Carry the passage about Stefan Sagmeister's book of life lessons forward from its final sentence, writing what comes next.

EXCERPT TO READ start

About a decade ago, Stefan Sagmeister, one of the most celebrated and influential designers of our time, began keeping a running list of life-learnings in his diary. Eventually, he translated these private thoughts into a series of typographic artworks and public installations at the intersection of the personal and the philosophical, creating a new genre of metaphoric lettering, which ended up among the 100 ideas that changed graphic design and which he collected in a gorgeous artifact of a book in 2006.

A new updated edition of Things I Have Learned in My Life So Far (public library) published by Abrams capitalizes on the “so far” portion of the premise by complementing all of Sagmeister’s original learnings with 48 additional pages exploring new ones that touch on everything from obsession to confidence to love, contextualized by a triumvirate of great minds: Design critic extraordinaire Steven Heller, psychologist Daniel Nettle, and Guggenheim curator Nancy Spector.

What makes Sagmeister’s maxims so beautiful and so moving is that, rather than mindless aphorisms dispensed as vacant cultural currency, they are the lived and living truths of a man who approaches his life with equal parts humor and humility, vigor and vulnerability.

EXCERPT TO READ end
DATA SHOWN start

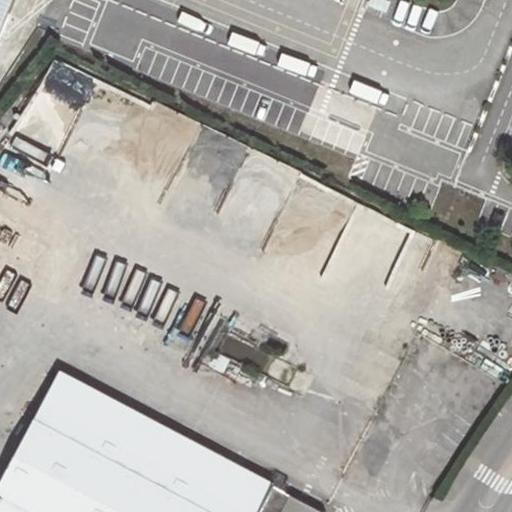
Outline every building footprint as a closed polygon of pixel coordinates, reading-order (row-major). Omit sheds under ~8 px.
[(0,0),(0,39),(16,0),(0,0)] [(319,75),(135,0),(70,0),(57,33),(296,131),(319,75)] [(368,115),(331,100),(318,132),(355,147),(368,115)] [(11,242),(15,244),(20,243),(23,240),(24,235),(24,231),(21,228),(17,227),(13,227),(10,229),(9,231),(8,234),(8,236),(9,240),(11,242)] [(27,237),(26,238),(24,241),(24,244),(26,247),(28,250),(32,251),(36,250),(40,248),(41,243),(40,239),(38,236),(34,234),(30,235),(27,237)] [(5,258),(8,259),(13,259),(16,256),(18,251),(17,247),(14,244),(11,243),(6,243),(4,245),(2,247),(1,249),(1,252),(2,255),(5,258)] [(46,259),(49,260),(54,259),(57,256),(59,251),(58,247),(55,245),(51,243),(47,244),(45,245),(43,247),(42,250),(42,252),(43,256),(46,259)] [(20,252),(19,254),(18,257),(18,259),(19,263),(21,266),(25,267),(30,266),(33,263),(34,258),(34,254),(31,252),(27,250),(23,251),(20,252)] [(61,253),(59,255),(58,258),(58,260),(59,263),(62,266),(65,267),(70,267),(73,264),(75,259),(74,255),(71,252),(68,251),(64,251),(61,253)] [(39,274),(42,276),(47,275),(50,272),(52,267),(51,263),(48,261),(45,259),(41,259),(38,261),(36,263),(35,266),(35,268),(36,272),(39,274)] [(54,269),(52,271),(51,273),(51,276),(53,279),(55,282),(58,283),(63,282),(67,280),(68,275),(67,271),(65,268),(61,266),(57,267),(54,269)] [(99,285),(103,287),(108,286),(111,283),(112,278),(111,274),(109,272),(105,270),(101,270),(98,272),(97,274),(96,277),(96,279),(97,283),(99,285)] [(115,280),(114,281),(112,284),(112,287),(114,290),(116,293),(119,294),(124,293),(128,291),(129,286),(128,282),(126,279),(122,277),(118,278),(115,280)] [(93,301),(96,302),(101,302),(104,299),(106,294),(105,290),(102,287),(99,286),(95,286),(92,288),(90,290),(89,292),(89,295),(90,298),(93,301)] [(133,301),(136,303),(141,302),(144,299),(146,294),(145,290),(143,288),(139,286),(135,286),(132,288),(130,290),(129,293),(129,295),(130,299),(133,301)] [(108,295),(107,297),(106,300),(106,302),(107,306),(109,309),(113,310),(118,309),(121,306),(122,301),(121,297),(119,295),(115,293),(111,294),(108,295)] [(149,296),(147,298),(146,300),(146,303),(147,306),(150,309),(153,310),(158,309),(161,307),(163,302),(162,298),(159,295),(156,294),(151,294),(149,296)] [(126,317),(130,318),(134,318),(138,315),(139,310),(138,306),(136,303),(132,302),(128,302),(125,304),(124,306),(122,309),(122,311),(124,315),(126,317)] [(165,317),(169,319),(174,318),(177,315),(178,310),(177,306),(175,304),(171,302),(167,302),(164,304),(163,306),(161,309),(161,311),(163,315),(165,317)] [(142,311),(140,313),(139,316),(139,318),(140,322),(143,325),(146,326),(151,325),(155,322),(156,318),(155,314),(153,311),(149,309),(145,310),(142,311)] [(180,312),(179,314),(178,316),(178,319),(179,322),(181,325),(185,326),(190,325),(193,323),(194,318),(193,314),(191,311),(187,309),(183,310),(180,312)] [(159,333),(162,334),(167,334),(170,331),(172,326),(171,322),(168,319),(164,318),(160,318),(157,320),(156,322),(155,324),(155,327),(156,330),(159,333)] [(174,327),(172,329),(172,332),(172,335),(173,338),(176,341),(178,342),(183,341),(186,338),(188,333),(187,329),(184,327),(181,325),(177,326),(174,327)] [(216,511),(258,511),(260,508),(273,485),(274,483),(59,370),(35,417),(216,511)] [(324,511),(273,485),(260,508),(258,511),(216,511),(35,417),(0,483),(0,491),(39,511),(324,511)] [(0,511),(39,511),(0,491),(0,511)]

DATA SHOWN end

_EXERCISE ANSWER_.
One explores our shared propensity to worry (especially about sensitive subjects like money) and the immutable human desire to, as Italo Calvino memorably put it, lower our “worryability.” Sagmeister writes:

I used to lie awake at night brooding over problems that came up during the day. It kept me from sleeping, it was not enjoyable, and most importantly, I never arrived at a solution for anything — a remarkably effective way to be miserable.

(Cue in this great read on what the psychology of suicide-prevention teaches us about controlling our everyday worries.)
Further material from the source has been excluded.